**Exercise passage:**
::::
A brief introduction to Linear Transformation

Indian Summer Painting. Image Source: The Metropolitan Museum of Art

In data analysis, we may obtain greater insight while expressing a variable in different form. For e.g. you could use different scale to better visualize the variables that have points close by.

Many statistical tests assume that the data is normally distributed. Hence if the underlying data is not normal, we need to transform a data to make it near normal before we apply these tests.

Sometimes two variables in the data-set are not comparable. For e.g. a height of a person can be measured in inches. The same height, without loss of information can be measured in meters or in feet instead. Hence we must transform these variables into a common scale before proceeding with the analysis.

A transformation is mathematical expression that defines one-to-one correspondence between the numeric systems. For e.g. a height in inches can be transformed into cms using a rule: 1 cm = 2.54*inches. Here every point on cm scale will be able to be matched uniquely to one and only one number on inch scale.

There are two types of transformation: linear transformation and nonlinear transformation. Linear transformation preserves the shape of original distribution, while in non-linear transformation, the shape of the original distribution is changed.

In this tutorial we will discuss the linear transformation.
::::
**Assignment 1:**
According to the linear transformation introduction, what does a linear transformation preserve that a nonlinear one changes?
**Assignment 2:**
Please rewrite the paragraph beginning "Sometimes two variables in the data-set" from the linear transformation introduction more briefly, keeping its main facts.

**Data:**
::::
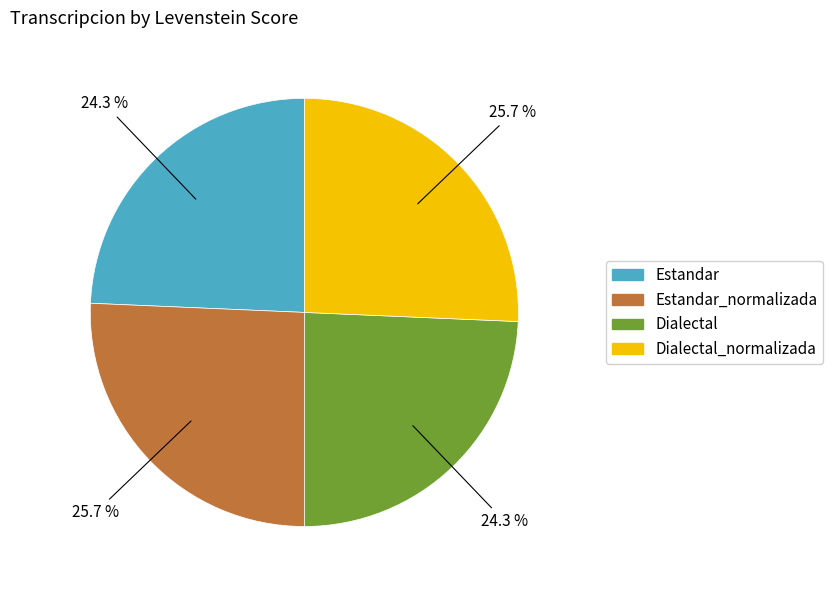

Count the number of slices in the pie.

4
::::
**Exercise solution 1:**
The shape of the original distribution.

**Exercise solution 2:**
Two variables in a data set may not be comparable. A person's height, for example, can be measured in inches, meters, or feet without losing information. Such variables must therefore be put on a common scale before analysis.